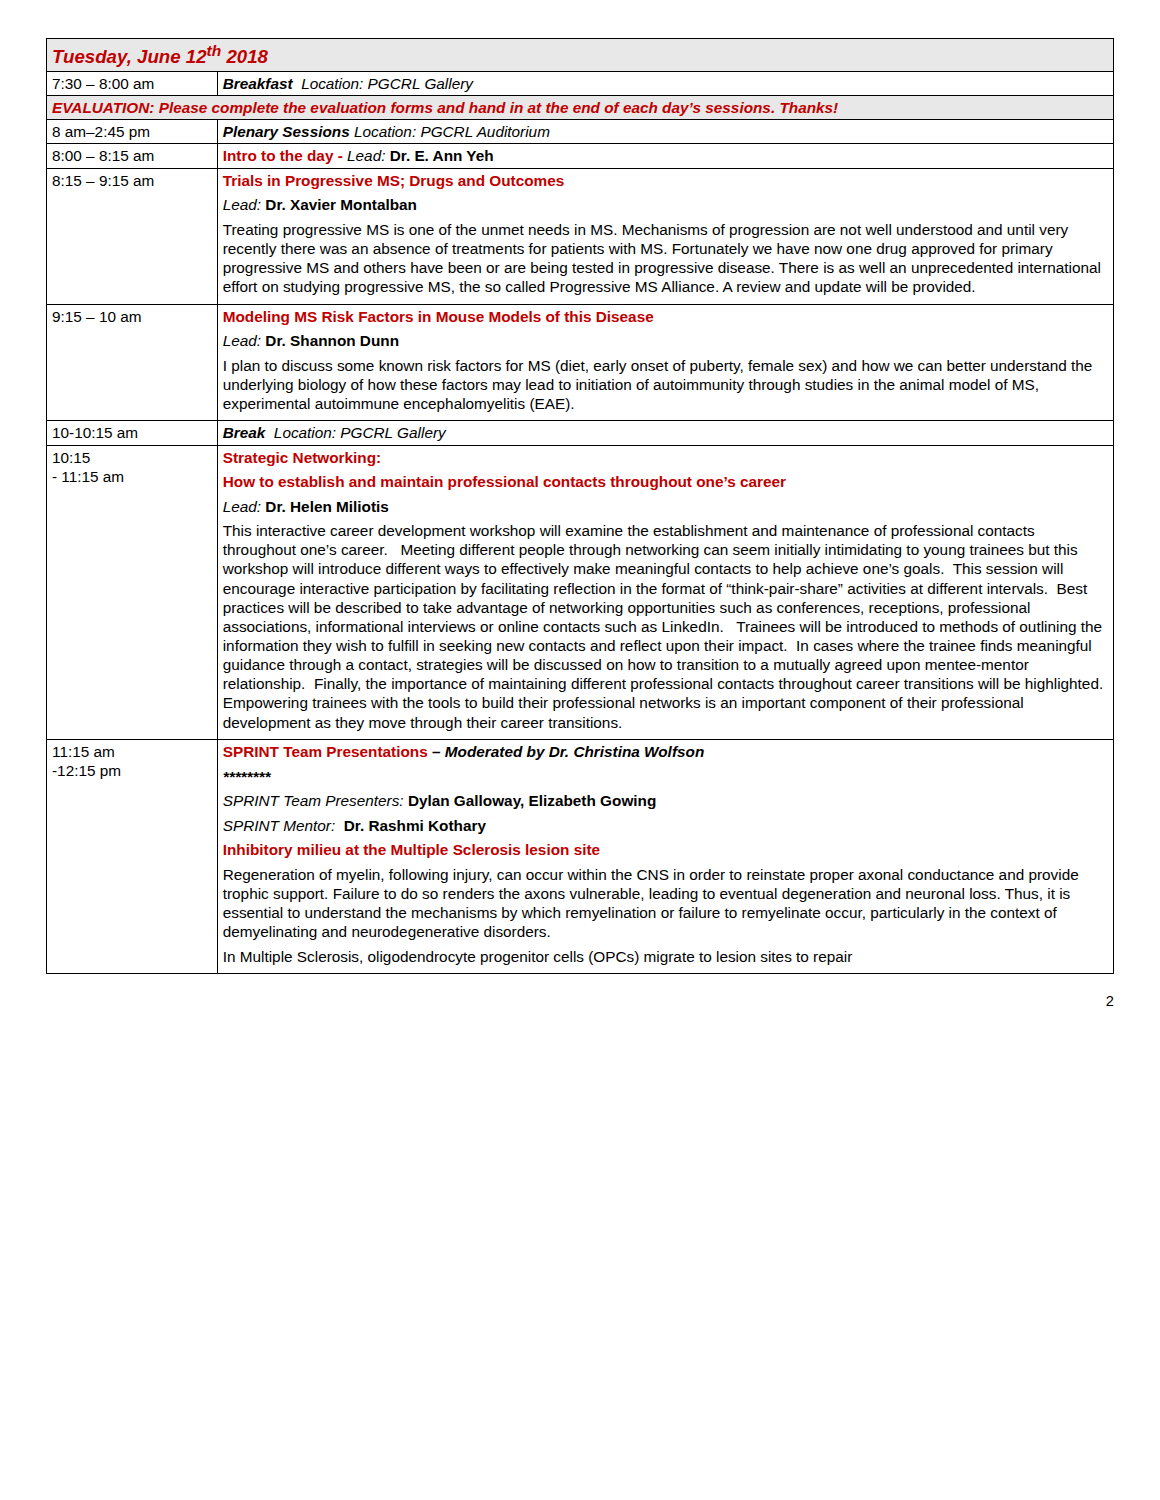| Tuesday, June 12 th 2018 |
| 7:30 – 8:00 am | Breakfast Location: PGCRL Gallery |
| EVALUATION: Please complete the evaluation forms and hand in at the end of each day’s sessions. Thanks! |
| 8 am–2:45 pm | Plenary Sessions Location: PGCRL Auditorium |
| 8:00 – 8:15 am | Intro to the day - Lead: Dr. E. Ann Yeh |
| 8:15 – 9:15 am | Trials in Progressive MS; Drugs and Outcomes Lead: Dr. Xavier Montalban Treating progressive MS is one of the unmet needs in MS. Mechanisms of progression are not well understood and until very recently there was an absence of treatments for patients with MS. Fortunately we have now one drug approved for primary progressive MS and others have been or are being tested in progressive disease. There is as well an unprecedented international effort on studying progressive MS, the so called Progressive MS Alliance. A review and update will be provided. |
| 9:15 – 10 am | Modeling MS Risk Factors in Mouse Models of this Disease Lead: Dr. Shannon Dunn I plan to discuss some known risk factors for MS (diet, early onset of puberty, female sex) and how we can better understand the underlying biology of how these factors may lead to initiation of autoimmunity through studies in the animal model of MS, experimental autoimmune encephalomyelitis (EAE). |
| 10-10:15 am | Break Location: PGCRL Gallery |
| 10:15 - 11:15 am | Strategic Networking: How to establish and maintain professional contacts throughout one’s career Lead: Dr. Helen Miliotis This interactive career development workshop will examine the establishment and maintenance of professional contacts throughout one’s career. Meeting different people through networking can seem initially intimidating to young trainees but this workshop will introduce different ways to effectively make meaningful contacts to help achieve one’s goals. This session will encourage interactive participation by facilitating reflection in the format of “think-pair-share” activities at different intervals. Best practices will be described to take advantage of networking opportunities such as conferences, receptions, professional associations, informational interviews or online contacts such as LinkedIn. Trainees will be introduced to methods of outlining the information they wish to fulfill in seeking new contacts and reflect upon their impact. In cases where the trainee finds meaningful guidance through a contact, strategies will be discussed on how to transition to a mutually agreed upon mentee-mentor relationship. Finally, the importance of maintaining different professional contacts throughout career transitions will be highlighted. Empowering trainees with the tools to build their professional networks is an important component of their professional development as they move through their career transitions. |
| 11:15 am -12:15 pm | SPRINT Team Presentations – Moderated by Dr. Christina Wolfson ******** SPRINT Team Presenters: Dylan Galloway, Elizabeth Gowing SPRINT Mentor: Dr. Rashmi Kothary Inhibitory milieu at the Multiple Sclerosis lesion site Regeneration of myelin, following injury, can occur within the CNS in order to reinstate proper axonal conductance and provide trophic support. Failure to do so renders the axons vulnerable, leading to eventual degeneration and neuronal loss. Thus, it is essential to understand the mechanisms by which remyelination or failure to remyelinate occur, particularly in the context of demyelinating and neurodegenerative disorders. In Multiple Sclerosis, oligodendrocyte progenitor cells (OPCs) migrate to lesion sites to repair |
2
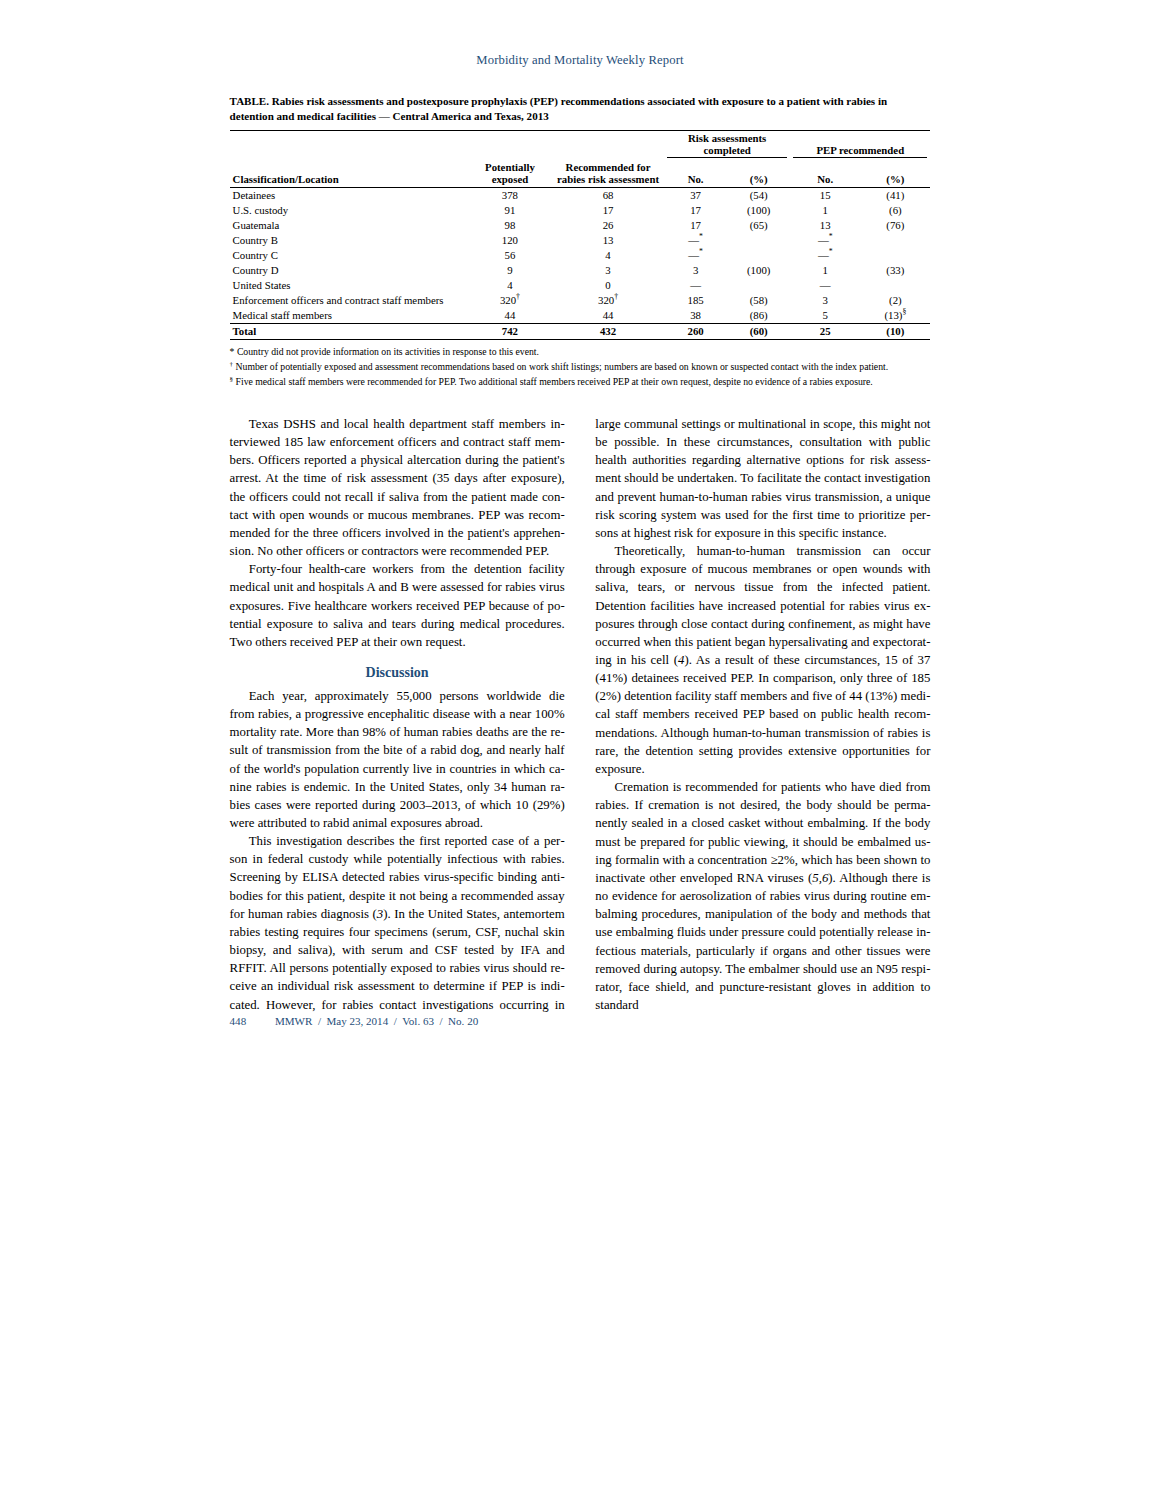Morbidity and Mortality Weekly Report
TABLE. Rabies risk assessments and postexposure prophylaxis (PEP) recommendations associated with exposure to a patient with rabies in detention and medical facilities — Central America and Texas, 2013
| | | | Risk assessments completed | PEP recommended |
| --- | --- | --- | --- | --- |
| Classification/Location | Potentially exposed | Recommended for rabies risk assessment | No. | (%) | No. | (%) |
| Detainees | 378 | 68 | 37 | (54) | 15 | (41) |
| U.S. custody | 91 | 17 | 17 | (100) | 1 | (6) |
| Guatemala | 98 | 26 | 17 | (65) | 13 | (76) |
| Country B | 120 | 13 | — * | | — * | |
| Country C | 56 | 4 | — * | | — * | |
| Country D | 9 | 3 | 3 | (100) | 1 | (33) |
| United States | 4 | 0 | — | | — | |
| Enforcement officers and contract staff members | 320 † | 320 † | 185 | (58) | 3 | (2) |
| Medical staff members | 44 | 44 | 38 | (86) | 5 | (13) § |
| Total | 742 | 432 | 260 | (60) | 25 | (10) |
* Country did not provide information on its activities in response to this event.
† Number of potentially exposed and assessment recommendations based on work shift listings; numbers are based on known or suspected contact with the index patient.
§ Five medical staff members were recommended for PEP. Two additional staff members received PEP at their own request, despite no evidence of a rabies exposure.
Texas DSHS and local health department staff members interviewed 185 law enforcement officers and contract staff members. Officers reported a physical altercation during the patient's arrest. At the time of risk assessment (35 days after exposure), the officers could not recall if saliva from the patient made contact with open wounds or mucous membranes. PEP was recommended for the three officers involved in the patient's apprehension. No other officers or contractors were recommended PEP.
Forty-four health-care workers from the detention facility medical unit and hospitals A and B were assessed for rabies virus exposures. Five healthcare workers received PEP because of potential exposure to saliva and tears during medical procedures. Two others received PEP at their own request.
Discussion
Each year, approximately 55,000 persons worldwide die from rabies, a progressive encephalitic disease with a near 100% mortality rate. More than 98% of human rabies deaths are the result of transmission from the bite of a rabid dog, and nearly half of the world's population currently live in countries in which canine rabies is endemic. In the United States, only 34 human rabies cases were reported during 2003–2013, of which 10 (29%) were attributed to rabid animal exposures abroad.
This investigation describes the first reported case of a person in federal custody while potentially infectious with rabies. Screening by ELISA detected rabies virus-specific binding antibodies for this patient, despite it not being a recommended assay for human rabies diagnosis (3). In the United States, antemortem rabies testing requires four specimens (serum, CSF, nuchal skin biopsy, and saliva), with serum and CSF tested by IFA and RFFIT. All persons potentially exposed to rabies virus should receive an individual risk assessment to determine if PEP is indicated. However, for rabies contact investigations occurring in large communal settings or multinational in scope, this might not be possible. In these circumstances, consultation with public health authorities regarding alternative options for risk assessment should be undertaken. To facilitate the contact investigation and prevent human-to-human rabies virus transmission, a unique risk scoring system was used for the first time to prioritize persons at highest risk for exposure in this specific instance.
Theoretically, human-to-human transmission can occur through exposure of mucous membranes or open wounds with saliva, tears, or nervous tissue from the infected patient. Detention facilities have increased potential for rabies virus exposures through close contact during confinement, as might have occurred when this patient began hypersalivating and expectorating in his cell (4). As a result of these circumstances, 15 of 37 (41%) detainees received PEP. In comparison, only three of 185 (2%) detention facility staff members and five of 44 (13%) medical staff members received PEP based on public health recommendations. Although human-to-human transmission of rabies is rare, the detention setting provides extensive opportunities for exposure.
Cremation is recommended for patients who have died from rabies. If cremation is not desired, the body should be permanently sealed in a closed casket without embalming. If the body must be prepared for public viewing, it should be embalmed using formalin with a concentration ≥2%, which has been shown to inactivate other enveloped RNA viruses (5,6). Although there is no evidence for aerosolization of rabies virus during routine embalming procedures, manipulation of the body and methods that use embalming fluids under pressure could potentially release infectious materials, particularly if organs and other tissues were removed during autopsy. The embalmer should use an N95 respirator, face shield, and puncture-resistant gloves in addition to standard
448 MMWR / May 23, 2014 / Vol. 63 / No. 20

● **Task to complete**
With the pictures omitted, restate every entry above word for word.

● **Response to this task**
| Tuesday, June 12 th 2018 |
| 7:30 – 8:00 am | Breakfast Location: PGCRL Gallery |
| EVALUATION: Please complete the evaluation forms and hand in at the end of each day’s sessions. Thanks! |
| 8 am–2:45 pm | Plenary Sessions Location: PGCRL Auditorium |
| 8:00 – 8:15 am | Intro to the day - Lead: Dr. E. Ann Yeh |
| 8:15 – 9:15 am | Trials in Progressive MS; Drugs and Outcomes Lead: Dr. Xavier Montalban Treating progressive MS is one of the unmet needs in MS. Mechanisms of progression are not well understood and until very recently there was an absence of treatments for patients with MS. Fortunately we have now one drug approved for primary progressive MS and others have been or are being tested in progressive disease. There is as well an unprecedented international effort on studying progressive MS, the so called Progressive MS Alliance. A review and update will be provided. |
| 9:15 – 10 am | Modeling MS Risk Factors in Mouse Models of this Disease Lead: Dr. Shannon Dunn I plan to discuss some known risk factors for MS (diet, early onset of puberty, female sex) and how we can better understand the underlying biology of how these factors may lead to initiation of autoimmunity through studies in the animal model of MS, experimental autoimmune encephalomyelitis (EAE). |
| 10-10:15 am | Break Location: PGCRL Gallery |
| 10:15 - 11:15 am | Strategic Networking: How to establish and maintain professional contacts throughout one’s career Lead: Dr. Helen Miliotis This interactive career development workshop will examine the establishment and maintenance of professional contacts throughout one’s career. Meeting different people through networking can seem initially intimidating to young trainees but this workshop will introduce different ways to effectively make meaningful contacts to help achieve one’s goals. This session will encourage interactive participation by facilitating reflection in the format of “think-pair-share” activities at different intervals. Best practices will be described to take advantage of networking opportunities such as conferences, receptions, professional associations, informational interviews or online contacts such as LinkedIn. Trainees will be introduced to methods of outlining the information they wish to fulfill in seeking new contacts and reflect upon their impact. In cases where the trainee finds meaningful guidance through a contact, strategies will be discussed on how to transition to a mutually agreed upon mentee-mentor relationship. Finally, the importance of maintaining different professional contacts throughout career transitions will be highlighted. Empowering trainees with the tools to build their professional networks is an important component of their professional development as they move through their career transitions. |
| 11:15 am -12:15 pm | SPRINT Team Presentations – Moderated by Dr. Christina Wolfson ******** SPRINT Team Presenters: Dylan Galloway, Elizabeth Gowing SPRINT Mentor: Dr. Rashmi Kothary Inhibitory milieu at the Multiple Sclerosis lesion site Regeneration of myelin, following injury, can occur within the CNS in order to reinstate proper axonal conductance and provide trophic support. Failure to do so renders the axons vulnerable, leading to eventual degeneration and neuronal loss. Thus, it is essential to understand the mechanisms by which remyelination or failure to remyelinate occur, particularly in the context of demyelinating and neurodegenerative disorders. In Multiple Sclerosis, oligodendrocyte progenitor cells (OPCs) migrate to lesion sites to repair |
2
Morbidity and Mortality Weekly Report
TABLE. Rabies risk assessments and postexposure prophylaxis (PEP) recommendations associated with exposure to a patient with rabies in detention and medical facilities — Central America and Texas, 2013
| | | | Risk assessments completed | PEP recommended |
| --- | --- | --- | --- | --- |
| Classification/Location | Potentially exposed | Recommended for rabies risk assessment | No. | (%) | No. | (%) |
| Detainees | 378 | 68 | 37 | (54) | 15 | (41) |
| U.S. custody | 91 | 17 | 17 | (100) | 1 | (6) |
| Guatemala | 98 | 26 | 17 | (65) | 13 | (76) |
| Country B | 120 | 13 | — * | | — * | |
| Country C | 56 | 4 | — * | | — * | |
| Country D | 9 | 3 | 3 | (100) | 1 | (33) |
| United States | 4 | 0 | — | | — | |
| Enforcement officers and contract staff members | 320 † | 320 † | 185 | (58) | 3 | (2) |
| Medical staff members | 44 | 44 | 38 | (86) | 5 | (13) § |
| Total | 742 | 432 | 260 | (60) | 25 | (10) |
* Country did not provide information on its activities in response to this event.
† Number of potentially exposed and assessment recommendations based on work shift listings; numbers are based on known or suspected contact with the index patient.
§ Five medical staff members were recommended for PEP. Two additional staff members received PEP at their own request, despite no evidence of a rabies exposure.
Texas DSHS and local health department staff members interviewed 185 law enforcement officers and contract staff members. Officers reported a physical altercation during the patient's arrest. At the time of risk assessment (35 days after exposure), the officers could not recall if saliva from the patient made contact with open wounds or mucous membranes. PEP was recommended for the three officers involved in the patient's apprehension. No other officers or contractors were recommended PEP.
Forty-four health-care workers from the detention facility medical unit and hospitals A and B were assessed for rabies virus exposures. Five healthcare workers received PEP because of potential exposure to saliva and tears during medical procedures. Two others received PEP at their own request.
Discussion
Each year, approximately 55,000 persons worldwide die from rabies, a progressive encephalitic disease with a near 100% mortality rate. More than 98% of human rabies deaths are the result of transmission from the bite of a rabid dog, and nearly half of the world's population currently live in countries in which canine rabies is endemic. In the United States, only 34 human rabies cases were reported during 2003–2013, of which 10 (29%) were attributed to rabid animal exposures abroad.
This investigation describes the first reported case of a person in federal custody while potentially infectious with rabies. Screening by ELISA detected rabies virus-specific binding antibodies for this patient, despite it not being a recommended assay for human rabies diagnosis (3). In the United States, antemortem rabies testing requires four specimens (serum, CSF, nuchal skin biopsy, and saliva), with serum and CSF tested by IFA and RFFIT. All persons potentially exposed to rabies virus should receive an individual risk assessment to determine if PEP is indicated. However, for rabies contact investigations occurring in large communal settings or multinational in scope, this might not be possible. In these circumstances, consultation with public health authorities regarding alternative options for risk assessment should be undertaken. To facilitate the contact investigation and prevent human-to-human rabies virus transmission, a unique risk scoring system was used for the first time to prioritize persons at highest risk for exposure in this specific instance.
Theoretically, human-to-human transmission can occur through exposure of mucous membranes or open wounds with saliva, tears, or nervous tissue from the infected patient. Detention facilities have increased potential for rabies virus exposures through close contact during confinement, as might have occurred when this patient began hypersalivating and expectorating in his cell (4). As a result of these circumstances, 15 of 37 (41%) detainees received PEP. In comparison, only three of 185 (2%) detention facility staff members and five of 44 (13%) medical staff members received PEP based on public health recommendations. Although human-to-human transmission of rabies is rare, the detention setting provides extensive opportunities for exposure.
Cremation is recommended for patients who have died from rabies. If cremation is not desired, the body should be permanently sealed in a closed casket without embalming. If the body must be prepared for public viewing, it should be embalmed using formalin with a concentration ≥2%, which has been shown to inactivate other enveloped RNA viruses (5,6). Although there is no evidence for aerosolization of rabies virus during routine embalming procedures, manipulation of the body and methods that use embalming fluids under pressure could potentially release infectious materials, particularly if organs and other tissues were removed during autopsy. The embalmer should use an N95 respirator, face shield, and puncture-resistant gloves in addition to standard
448 MMWR / May 23, 2014 / Vol. 63 / No. 20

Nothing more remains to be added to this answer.